§ PROBLEMS TO SOLVE:
1 - Copy the stretch of the pganonymize schema documentation from "If two tables" through "a constraint error.", substituting "integrity error" for "constraint error".
2 - Extend the pganonymize schema documentation, picking up right after its final line.

§ SOURCE PASSAGE:
Schema

pganonymize uses a YAML based schema definition for the anonymization rules.

Top level

tables

On the top level a list of tables can be defined with the tables keyword. This will define which tables should be anonymized.

Example:

tables:
 - table_a:
    fields:
     - field_a: ...
     - field_b: ...
 - table_b:
    fields:
     - field_a: ...
     - field_b: ...

truncate

You can also specify a list of tables that should be cleared instead of anonymized with the truncated key. This is useful if you don’t need the table data for development purposes or the reduce the size of the database dump.

Example:

truncate:
 - django_session
 - my_other_table

If two tables have a foreign key relation and you don’t need to keep one of the table’s data, just add the second table and they will be truncated at once, without causing a constraint error.

Table level

primary_key

Defines the name of the primary key field for the current table. The default is id.

Example:

tables:
 - my_table:
    primary_key: my_primary_key
    fields: ...

fields

Starting with the keyword fields you can specify all fields of a table, that should be available for the anonymization process. Each field entry has its own provider that defines how the field should be treated.

Example:

tables:
 - auth_user:
    fields:
     - first_name:
        provider:
          name: clear
 - customer_email:
    fields:
     - email:
        provider:
          name: md5
        append: @localhost

excludes

For each table you can also specify a list of excludes. Each entry has to be a field name which contains a list of exclude patterns. If one of these patterns matches, the whole table row won’t be anonymized.

Example:

tables:
 - auth_user:
    primary_key: id
    fields:
     - first_name:
        provider:
          name: clear
    excludes:
     - email:
       - "\\S[^@]*@example\\.com"

This will exclude all data from the table auth_user that have an email field which matches the regular expression pattern (the backslash is to escape the string for YAML).

chunk_size

Defines how many data rows should be fetched for each iteration of anonymizing the current table. The default is 2000.

Example:

tables:
 - auth_user:
    chunk_size: 5000
    fields: ...

Field level

provider

Providers are the tools, which means functions, used to alter the data within the database. You can specify on field level which provider should be used to alter the specific field. The reference a provider you will have can use the name attribute.

Example:

tables:
 - auth_user:
    fields:
     - first_name:
        provider:
          name: set
          value: "Foo"

For a complete list of providers see the next section.

append

This argument will append a value at the end of the altered value:

Example usage:

tables:
 - auth_user:
    fields:
     - email:
        provider:
          name: md5
        append: "@example.com"

Provider

choice

This provider will define a list of possible values for a database field and will randomly make a choice from this list.

Arguments:

  • values: All list of values

Example usage:

tables:
 - auth_user:
    fields:
     - first_name:
        provider:
          name: choice
          values:
            - "John"
            - "Lisa"
            - "Tom"

§ EXTRACTED RECORDS:
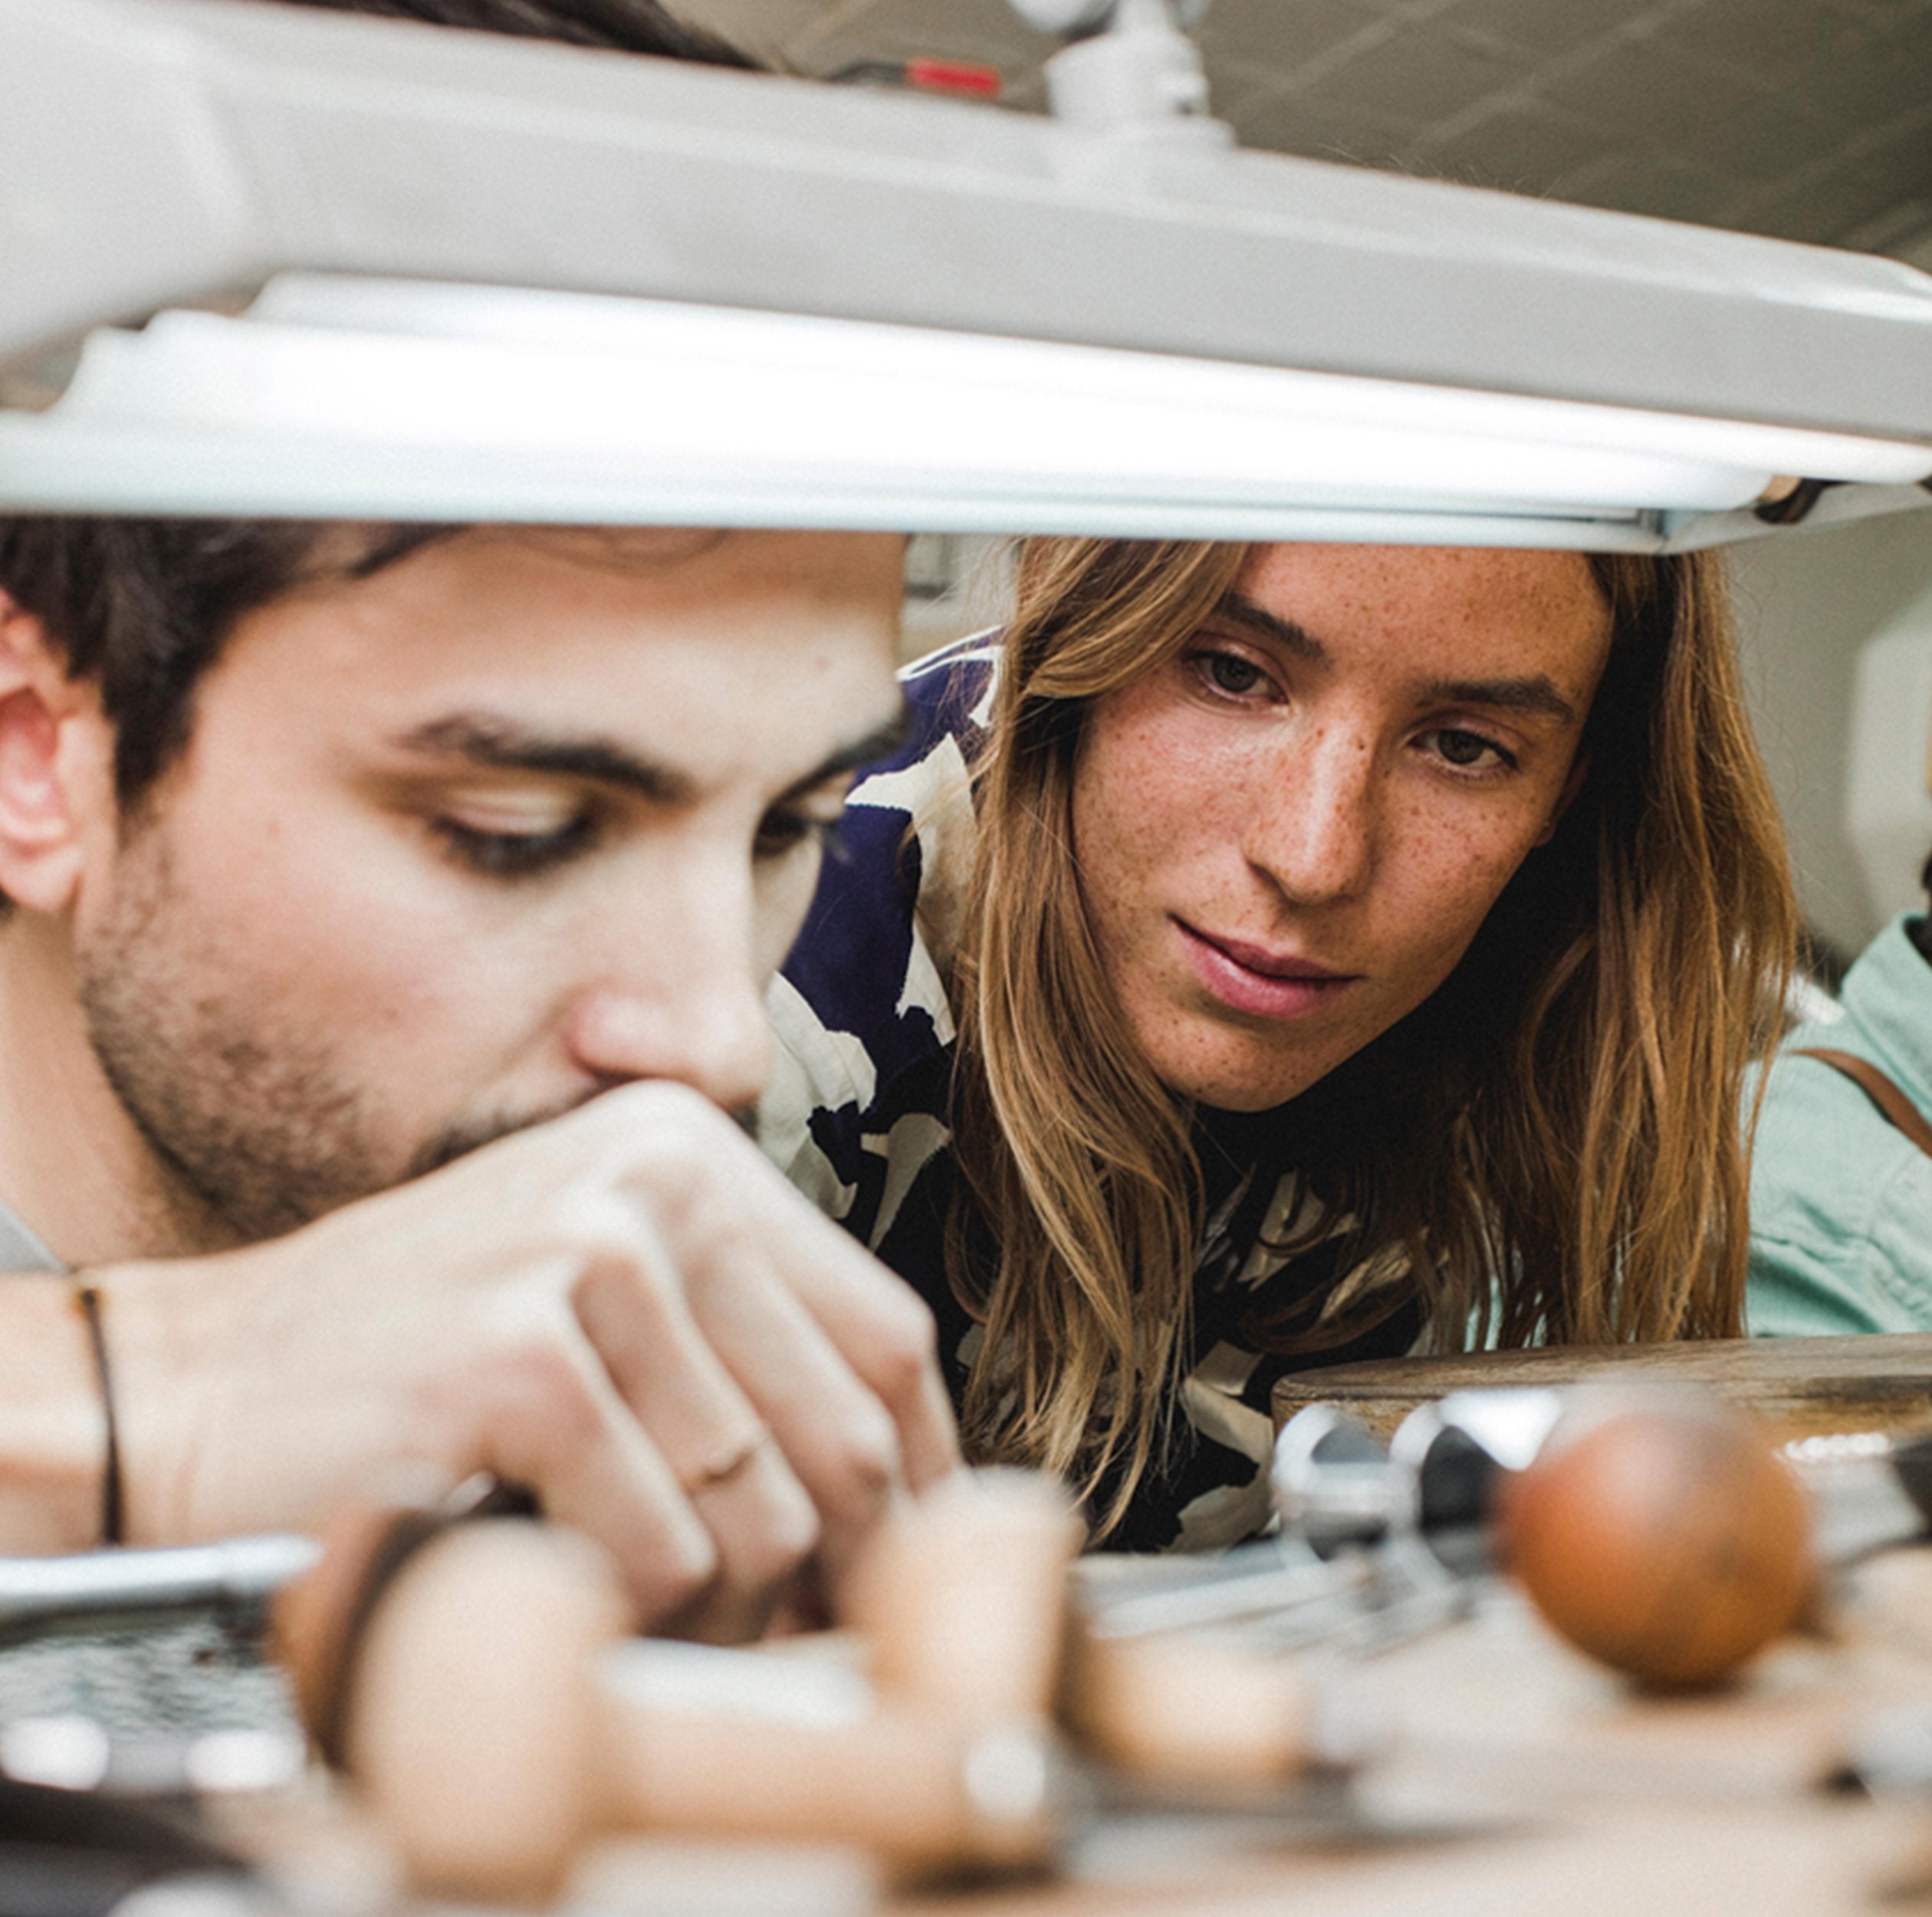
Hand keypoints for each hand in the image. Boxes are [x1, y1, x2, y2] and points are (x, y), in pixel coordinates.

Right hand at [99, 1081, 959, 1637]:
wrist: (192, 1388)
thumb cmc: (413, 1361)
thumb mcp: (600, 1296)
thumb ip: (740, 1348)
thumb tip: (901, 1490)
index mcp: (690, 1150)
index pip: (885, 1331)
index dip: (924, 1471)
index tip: (913, 1563)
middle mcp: (656, 1177)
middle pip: (848, 1425)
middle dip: (842, 1568)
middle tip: (800, 1636)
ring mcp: (586, 1258)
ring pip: (764, 1509)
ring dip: (730, 1614)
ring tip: (659, 1624)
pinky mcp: (521, 1360)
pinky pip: (663, 1554)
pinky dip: (635, 1621)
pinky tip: (574, 1602)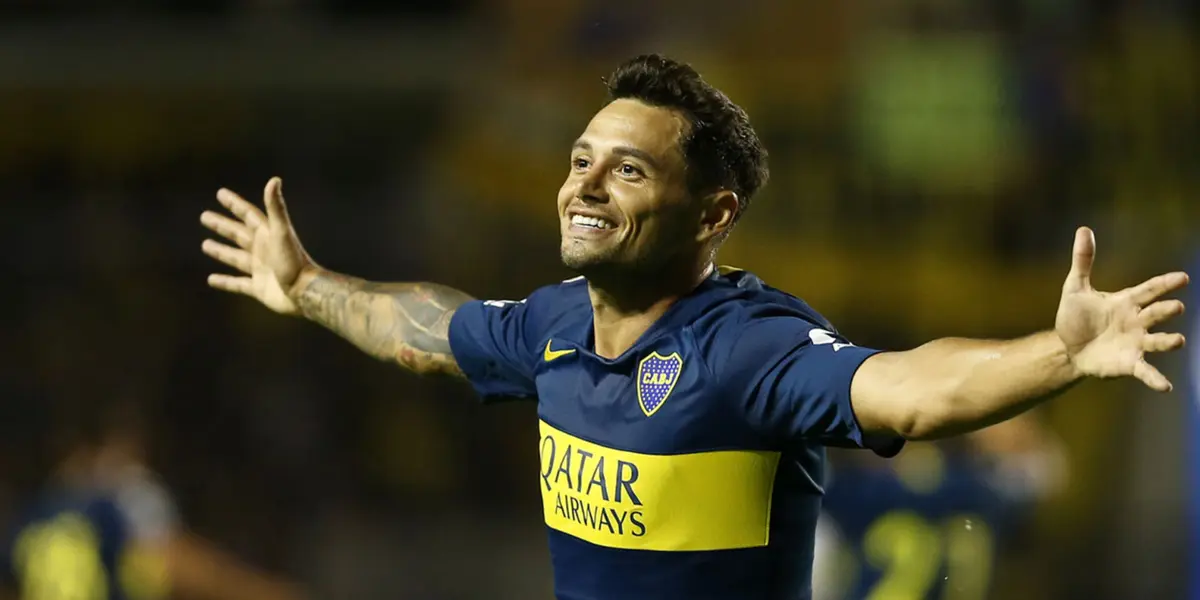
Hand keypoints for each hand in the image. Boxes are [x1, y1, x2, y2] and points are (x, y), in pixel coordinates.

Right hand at [200, 177, 312, 314]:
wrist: (305, 292)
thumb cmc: (294, 261)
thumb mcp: (282, 232)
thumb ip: (276, 208)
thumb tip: (274, 179)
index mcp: (268, 235)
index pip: (249, 215)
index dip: (235, 204)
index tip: (220, 194)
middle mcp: (264, 251)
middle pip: (239, 234)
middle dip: (223, 225)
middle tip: (204, 216)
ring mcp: (261, 269)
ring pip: (236, 258)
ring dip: (221, 251)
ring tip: (205, 245)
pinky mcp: (259, 288)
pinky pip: (238, 284)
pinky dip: (225, 282)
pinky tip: (211, 280)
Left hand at [1055, 226, 1188, 390]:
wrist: (1066, 347)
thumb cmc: (1076, 317)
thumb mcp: (1075, 288)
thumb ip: (1083, 261)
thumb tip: (1083, 229)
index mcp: (1127, 302)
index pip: (1149, 289)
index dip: (1165, 284)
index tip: (1182, 278)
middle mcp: (1137, 322)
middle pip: (1156, 313)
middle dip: (1167, 310)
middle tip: (1176, 306)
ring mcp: (1135, 343)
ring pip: (1157, 341)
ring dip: (1168, 341)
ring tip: (1178, 340)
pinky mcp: (1129, 363)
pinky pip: (1146, 371)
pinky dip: (1155, 378)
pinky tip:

§ SOLVED PROBLEMS:
1 -
If two tables have a foreign key relation and you don’t need to keep one of the table’s data, just add the second table and they will be truncated at once, without causing a integrity error.

2 -
clear

Arguments: none

The clear provider will set a database field to null.

Note

But remember, that you can set fields to null only if the database field allows null values.

Example usage:

tables:
 - auth_user:
    fields:
     - first_name:
        provider:
          name: clear

fake

Arguments: none

pganonymize supports all providers from the Python library Faker. All you have to do is prefix the provider with fake and then use the function name from the Faker library, e.g:

  • fake.first_name
  • fake.street_name

Note

Please note: using the Faker library will generate randomly generated data for each data row within a table. This will dramatically slow down the anonymization process.

Example usage:

tables:
 - auth_user:
    fields:
     - email:
        provider:
          name: fake.email

See the Faker documentation for a full set of providers.

mask

Arguments:

  • sign: The sign to be used to replace the original characters (default X).

This provider will replace each character with a static sign.

Example usage:

tables:
 - auth_user:
    fields:
     - last_name:
        provider:
          name: mask
          sign: '?'

md5

Arguments:

  • as_number (default False): Return the MD5 hash as an integer.
  • as_number_length (default 8): The length of the integer representation.

This provider will hash the given field value with the MD5 algorithm.

Example usage:

tables:
 - auth_user:
    fields:
     - password:
        provider:
          name: md5
          as_number: True

set

Arguments:

  • value: The value to set

Example usage:

tables:
 - auth_user:
    fields:
     - first_name:
        provider:
          name: set
          value: "Foo"

The value can also be a dictionary for JSONB columns:

tables:
 - auth_user:
    fields:
     - first_name:
        provider:
          name: set
          value: '{"foo": "bar", "baz": 1}'

uuid4

Arguments: none

This provider will replace values with a unique UUID4.

Note

The provider will only generate native UUIDs. If you want to use UUIDs for character based columns, use fake.uuid4 instead.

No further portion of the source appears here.